# Data in this exercise

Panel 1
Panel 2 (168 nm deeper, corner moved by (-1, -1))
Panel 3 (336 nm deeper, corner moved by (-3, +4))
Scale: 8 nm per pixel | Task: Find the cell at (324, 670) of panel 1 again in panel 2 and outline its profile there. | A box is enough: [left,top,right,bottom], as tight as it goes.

...

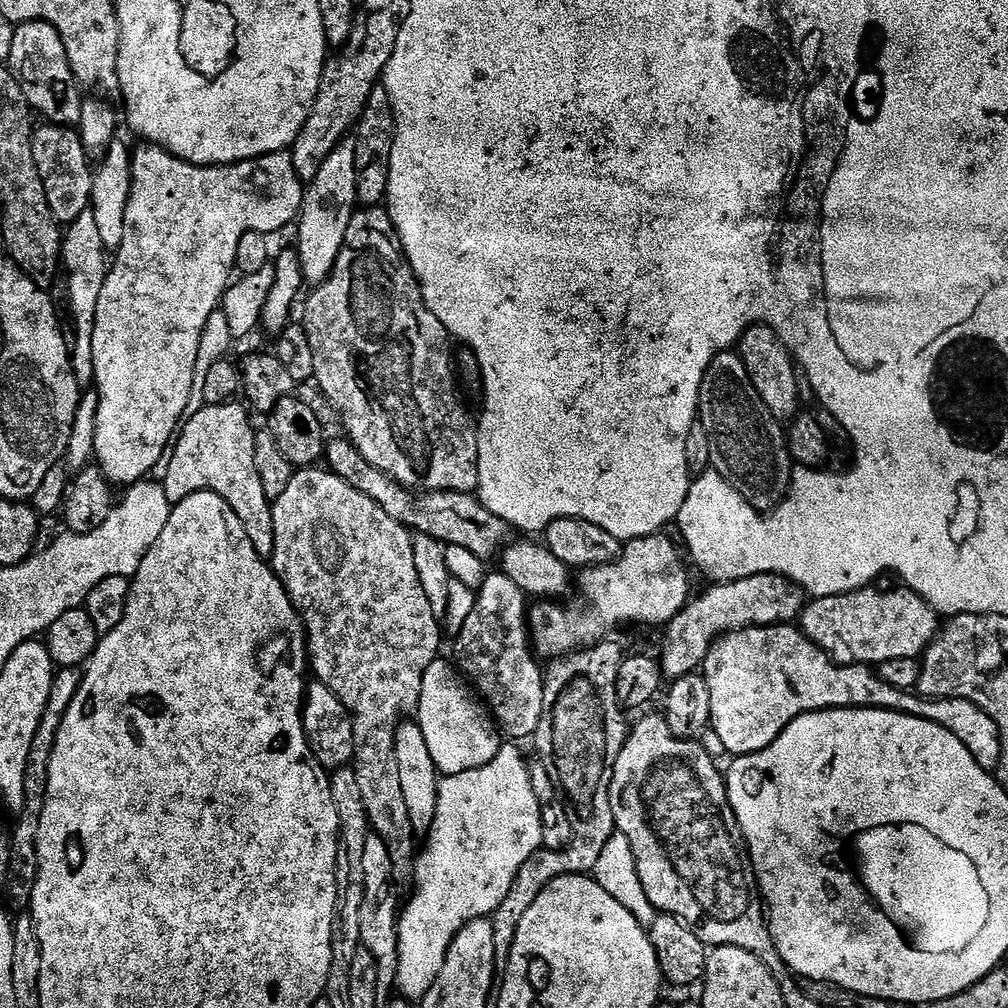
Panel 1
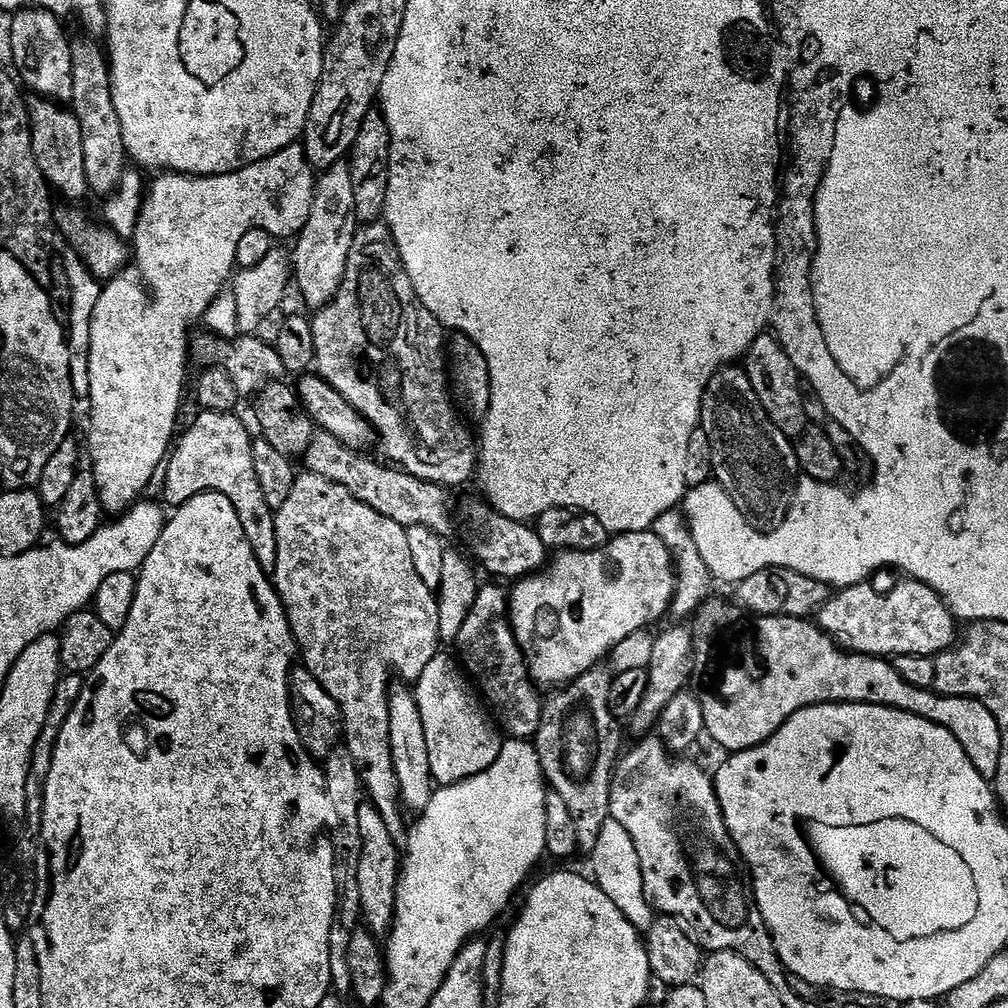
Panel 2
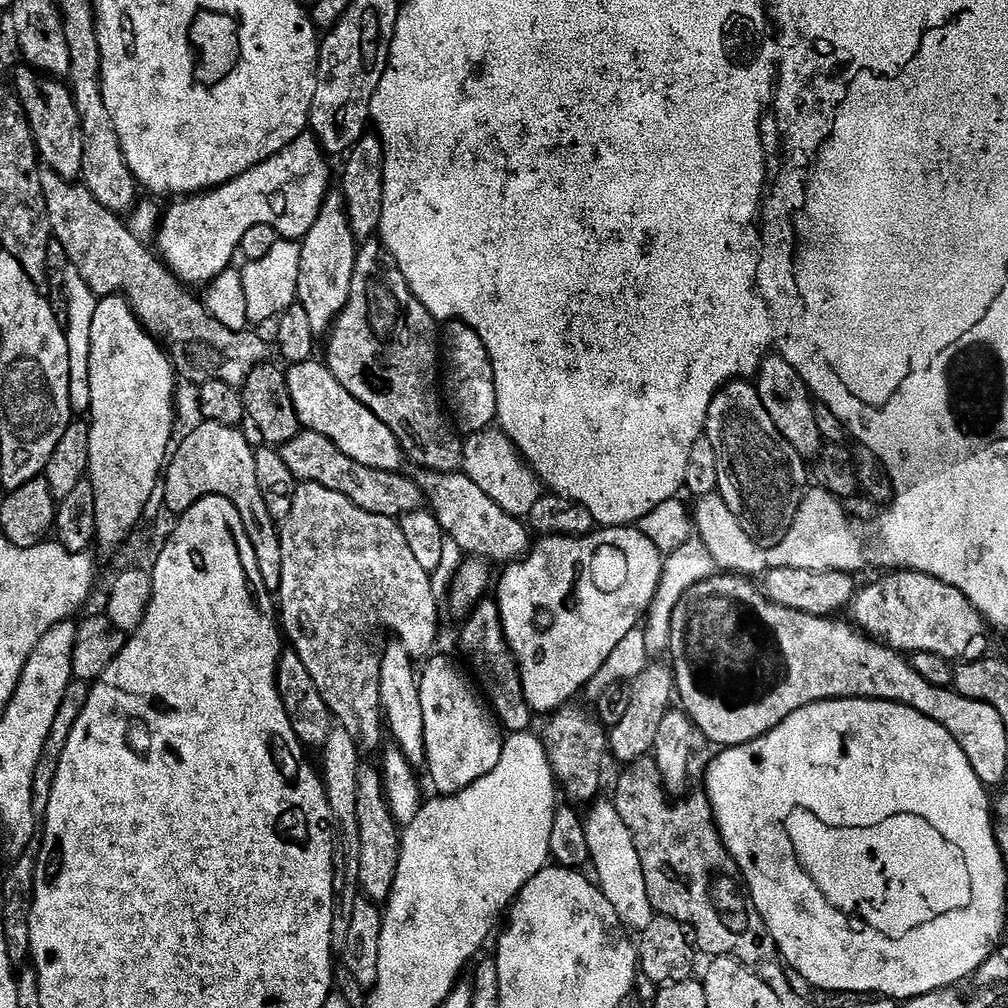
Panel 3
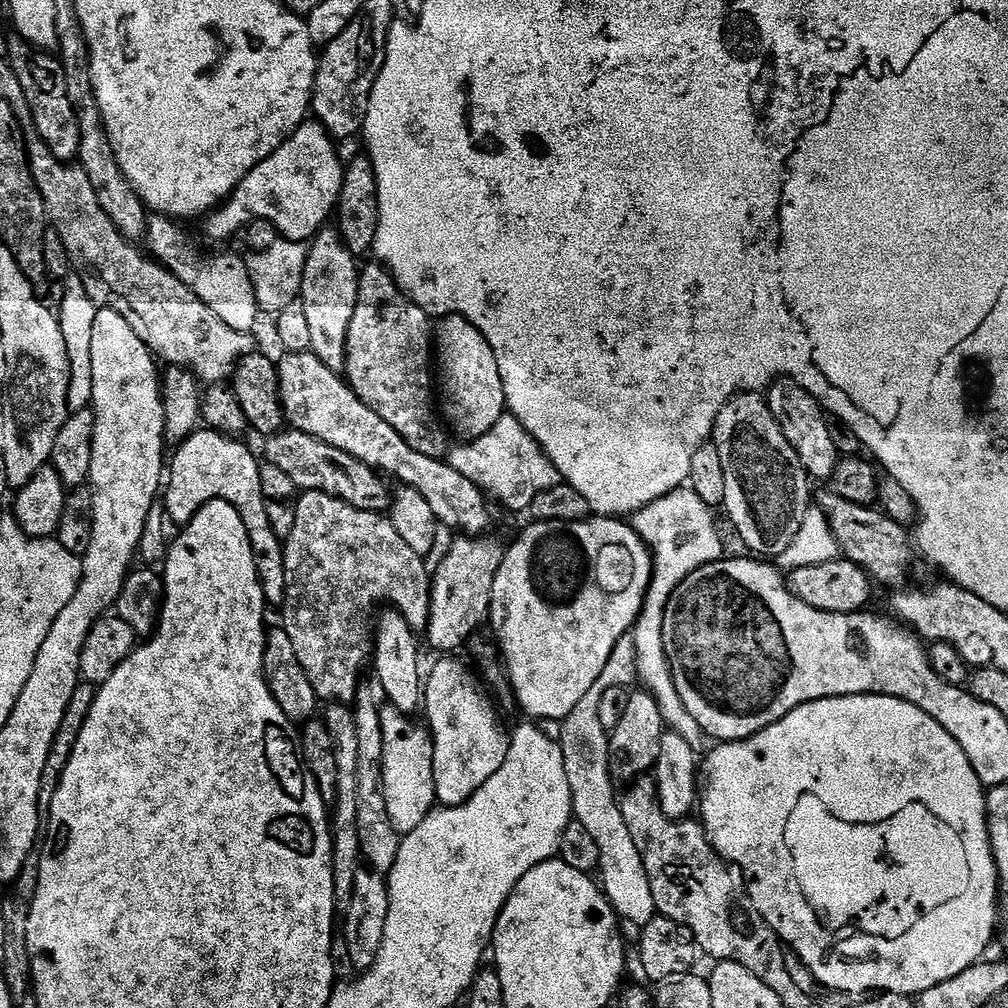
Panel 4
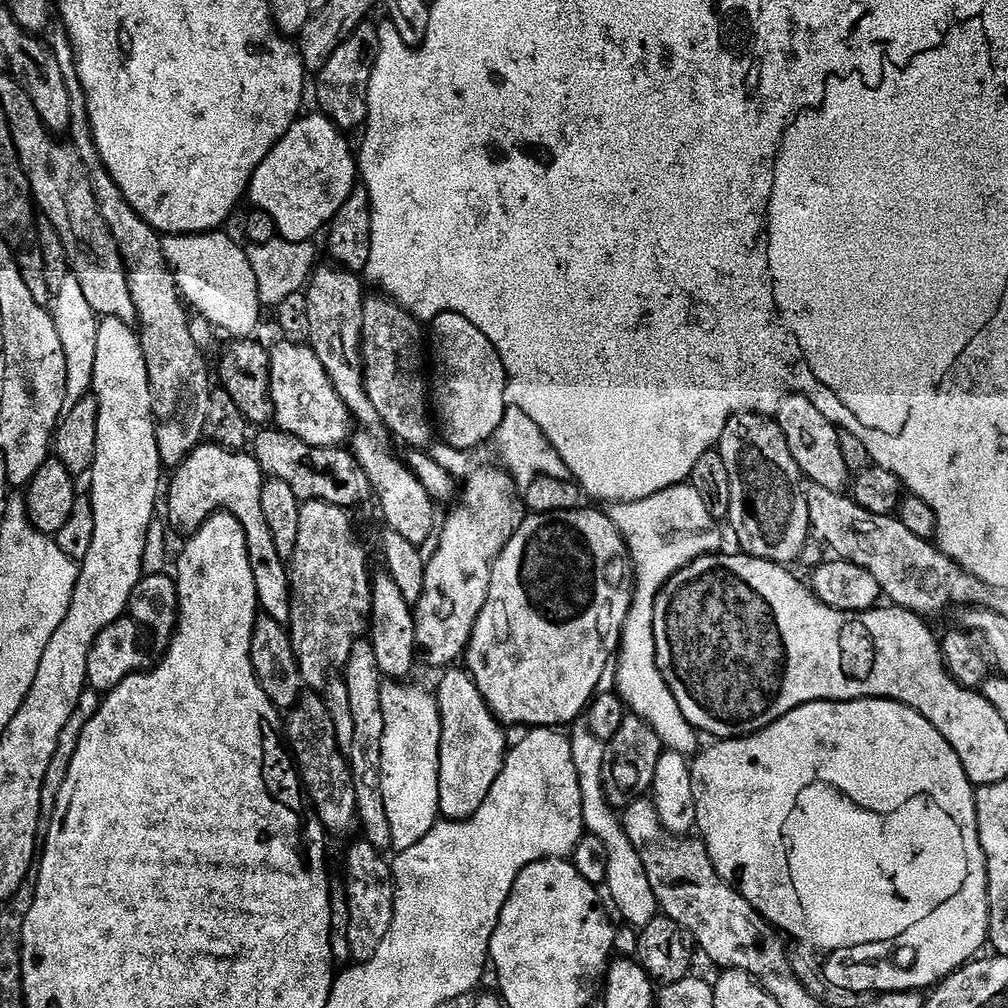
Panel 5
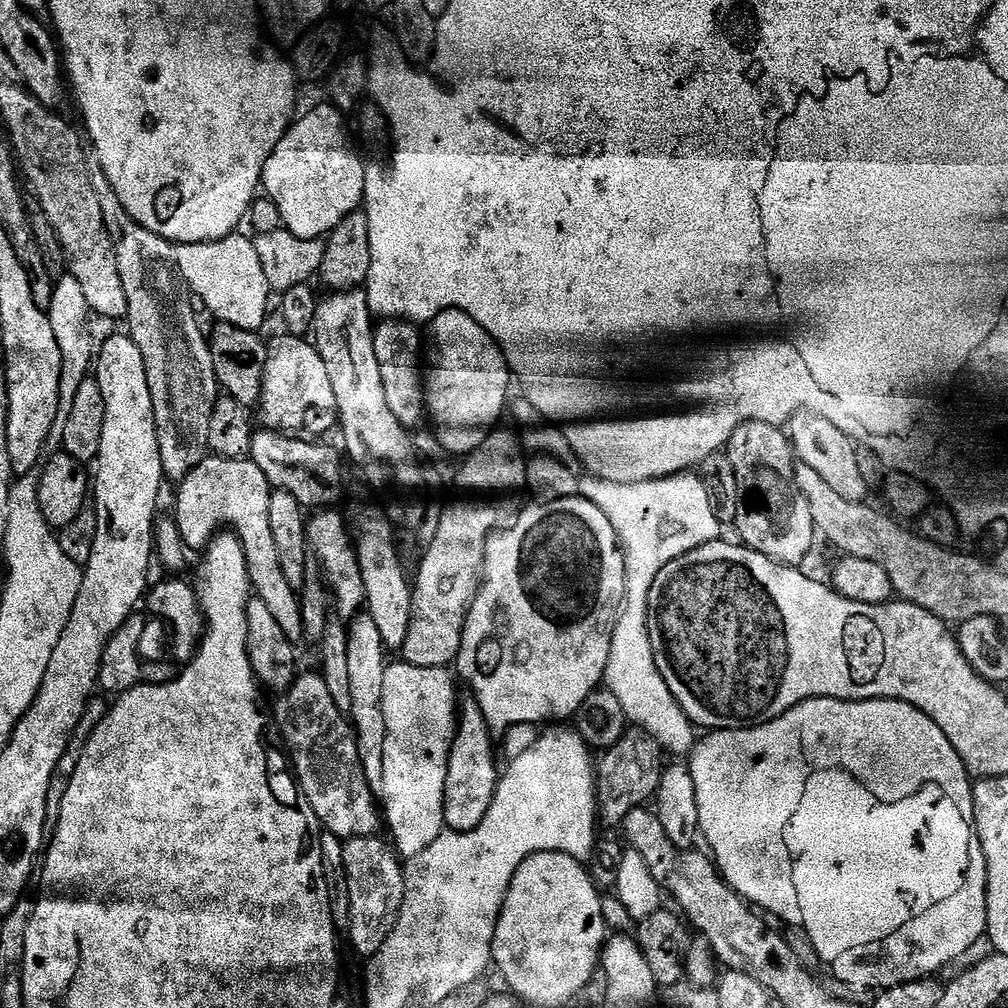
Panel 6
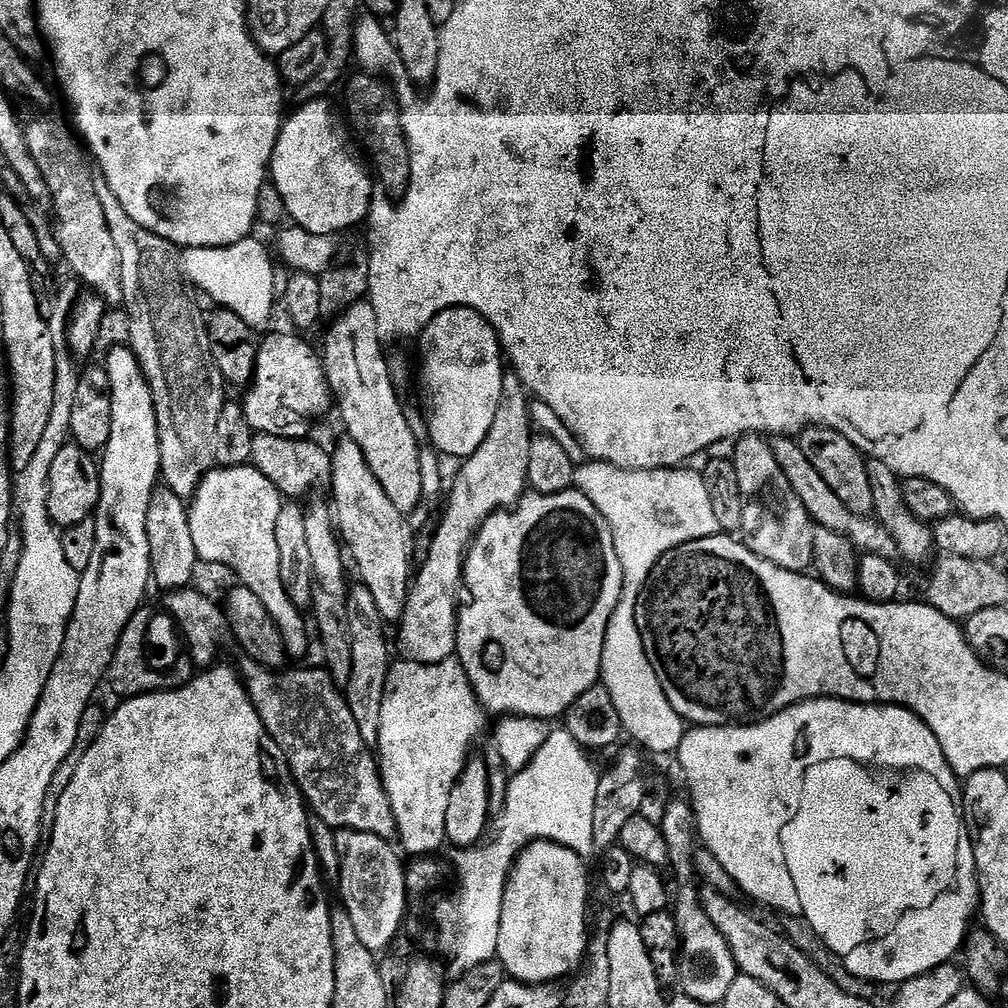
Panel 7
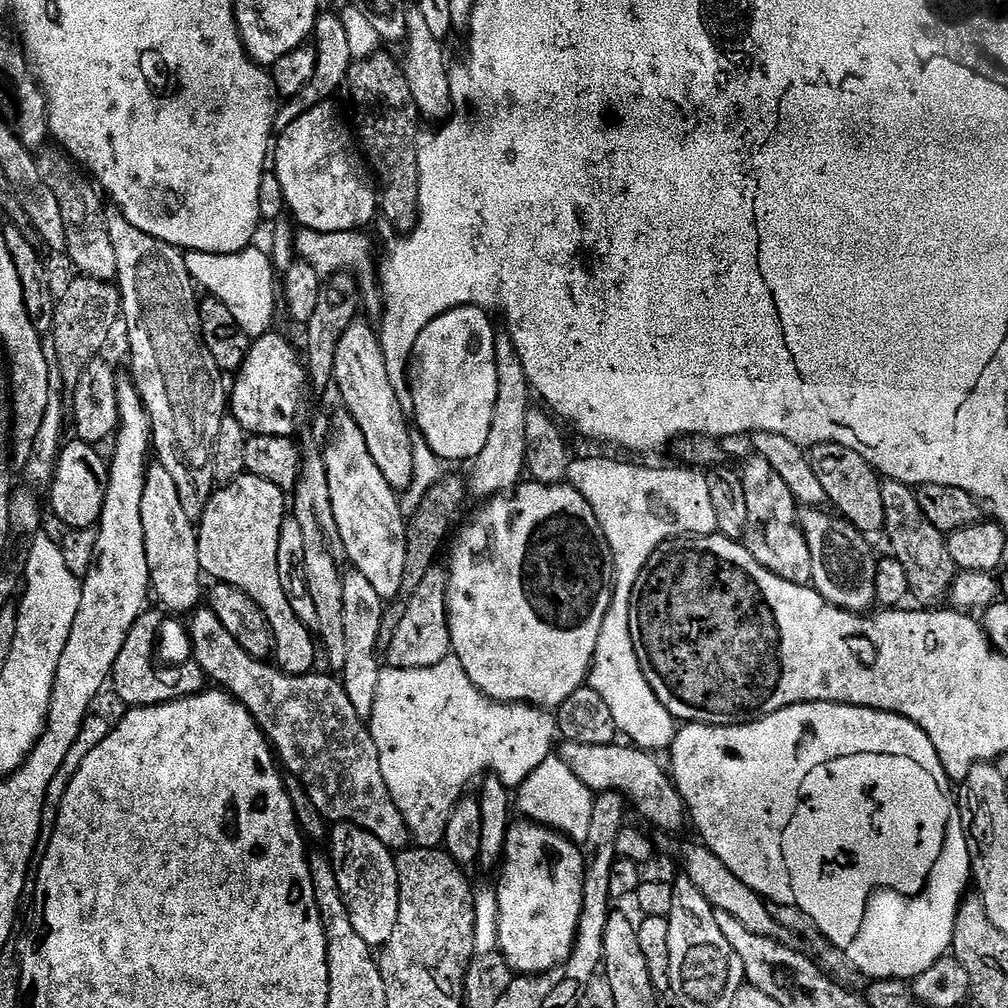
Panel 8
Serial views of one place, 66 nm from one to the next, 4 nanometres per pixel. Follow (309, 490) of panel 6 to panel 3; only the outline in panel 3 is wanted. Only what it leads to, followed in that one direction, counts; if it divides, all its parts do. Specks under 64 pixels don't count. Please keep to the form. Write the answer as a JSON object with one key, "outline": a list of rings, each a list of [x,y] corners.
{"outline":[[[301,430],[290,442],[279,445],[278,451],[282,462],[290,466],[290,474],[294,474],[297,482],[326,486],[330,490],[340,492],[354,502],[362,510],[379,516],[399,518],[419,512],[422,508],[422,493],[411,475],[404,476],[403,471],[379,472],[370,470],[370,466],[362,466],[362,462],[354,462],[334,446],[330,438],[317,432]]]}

# Activity
Take every line above that includes "moved" and list it.

# Finished exercise
Panel 2 (168 nm deeper, corner moved by (-1, -1))
Panel 3 (336 nm deeper, corner moved by (-3, +4))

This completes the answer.